Quand vous parlez des comédies de votre père, je vous sens nostalgique de la puissance industrielle qu’avait la comédie à l’époque. Je me trompe ?
Oui ! Parce que je pense que le cinéma français, les comédies françaises ont une grande importance dans l’industrie d’aujourd’hui. Il y a des grandes comédies qui sont faites avec beaucoup d’argent. On le critique, on dit que le cinéma est trop cher, mais si c’est bien fait, si c’est beau, ça ne me choque pas. 

Le problème c’est quand les films chers ne sont pas beaux… La beauté, on la trouve où on peut. Soyons clairs : je ne demande pas à ce que tout soit filmé dans le VIIIème arrondissement de Paris ! Ce qui me dérange, c’est quand c’est moche à l’écran. Quand c’est mal filmé, quand c’est mal éclairé. Mais il y a un souci d’esthétique dans le cinéma d’aujourd’hui.

Danièle Thompson : "J'espère que Des Gens qui s'embrassent est irrévérencieux"

On a l’impression que la comédie française traverse une crise (de financement, d’écriture). Vous voyez ça comment ?
Ca va être une banalité, désolée ! Mais il y a des films qui m’amusent follement et d’autres pas du tout. Mais contrairement à tous ceux qui hurlent avec les loups, je reste persuadée qu’on est capable de produire des bonnes comédies. Pour une bonne raison : l’ingrédient principal d’une bonne comédie, ce sont les acteurs comiques. C’est pour ça, quand j’entends des gens dire que le star système n’existera plus, c’est comme s’ils annonçaient qu’ils sont contre la mort ou la maladie. D’abord, on en a besoin et ensuite, c’est une question d’offre et de demande. Les comédiens bien payés ne le sont pas toute leur vie. Certains qui étaient au sommet ne le seront plus demain ; d’autres qui ont ramé des années décrochent soudain des salaires magnifiques…

Pourquoi ?
Parce qu’ils sont bons. Parce qu’ils savent transcender un texte, rehausser un script par leur jeu et leur personnalité. Mais surtout parce que les producteurs les réclament, parce que les télévisions les demandent. Ce sont les financiers qui sont responsables. Eric Elmosnino a travaillé pendant 25 ans dans le théâtre public et puis tout à coup, il demande un cachet en fonction de sa notoriété et des films qui lui sont proposés. C’est normal ! Et j’espère que ça va continuer…

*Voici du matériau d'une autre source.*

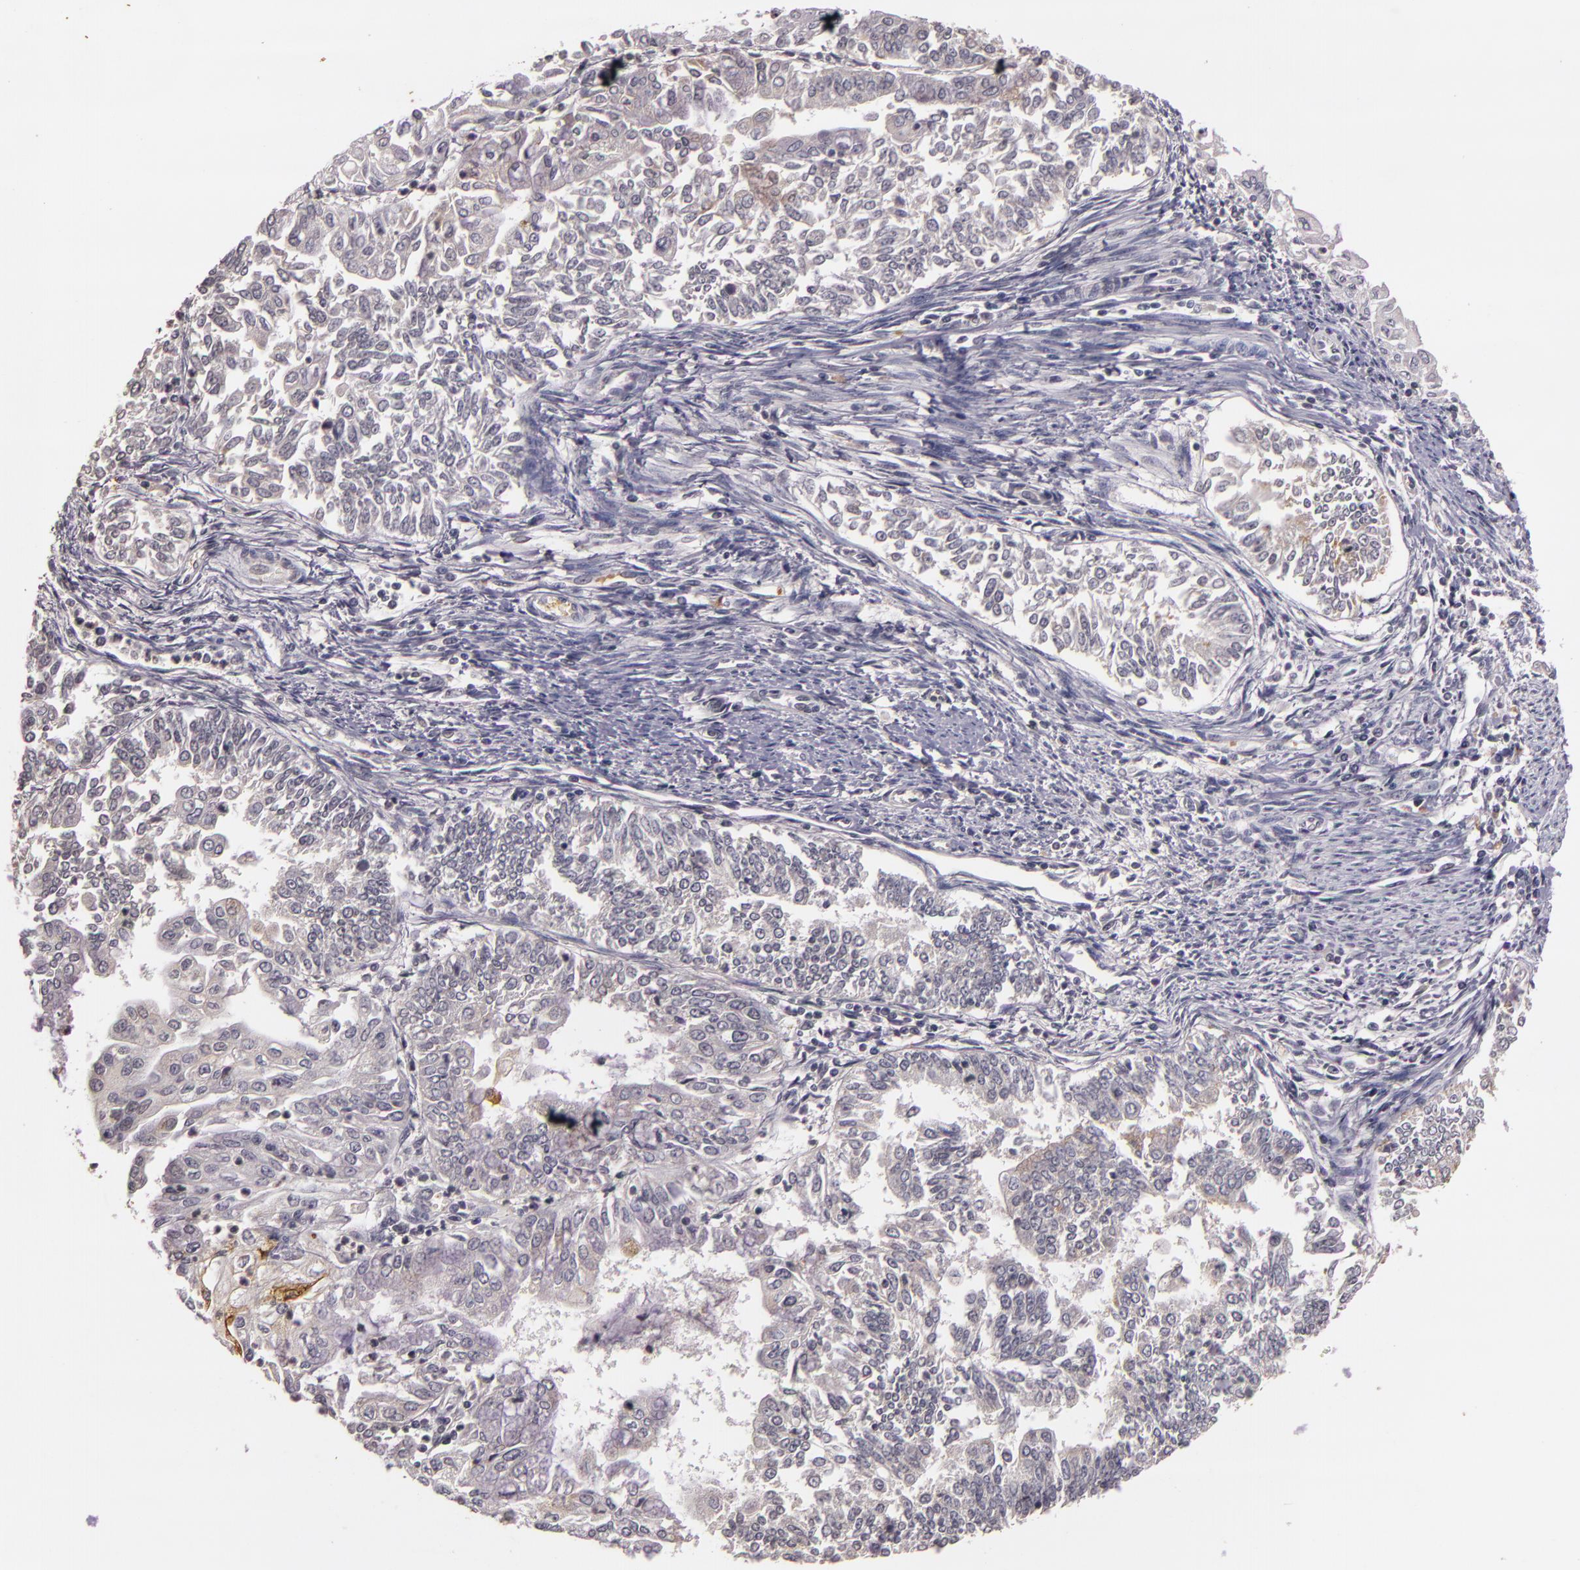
{"staining": {"intensity": "negative", "quantity": "none", "location": "none"}, "tissue": "endometrial cancer", "cell_type": "Tumor cells", "image_type": "cancer", "snomed": [{"axis": "morphology", "description": "Adenocarcinoma, NOS"}, {"axis": "topography", "description": "Endometrium"}], "caption": "A photomicrograph of human endometrial adenocarcinoma is negative for staining in tumor cells.", "gene": "TFF1", "patient": {"sex": "female", "age": 75}}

Mais à la grande époque de la comédie française, les stars étaient inamovibles.
Ils étaient très bien payés.

Mais j’ai l’impression que le coté « bankable » dure moins qu’avant. Que les stars sont jetables désormais.
l y en avait quelques uns qui étaient inamovibles. Ils se comptent sur les doigts des deux  mains. Mais là où je vous rejoins, c’est qu’aujourd’hui les choses vont plus vite. Maintenant, les gens envoient des SMS pendant la projection de votre film. Avant, on avait un petit délai on se disait que le bouche à oreille prendrait deux trois jours. Aujourd’hui, c’est pas deux jours, c’est deux minutes.

Quand un cinéaste comme Fabien Onteniente demande des états généraux de la comédie française vous dites quoi ?
Il a demandé quoi précisément ?

De remettre à plat le système industriel et artistique, que les comédiens s’impliquent plus dans la promotion des films…
Je n’ai pas lu sa tribune, et je trouve que le terme d’états généraux est un peu grandiloquent. Mais il est vrai que certains dysfonctionnements devraient être corrigés. Vous proposez un film à un comédien, il l’accepte, il est très bien payé - parfois magnifiquement même - il signe un contrat, il a lu le scénario : il sait très précisément ce qu’il fait. Et je trouve qu’il faut observer une forme de loyauté vis à vis des gens avec lesquels on travaille (les financiers, l’équipe technique et les artistes). On est en droit d’attendre un soutien. Ce sont eux qui font les films, ce sont eux les stars, ce sont eux que les gens viennent voir. Ils sont bien payés précisément parce que le système tourne autour d’eux. Et je trouve inadmissible que des comédiens se dérobent à la promotion ! Aux US c’est dans les contrats !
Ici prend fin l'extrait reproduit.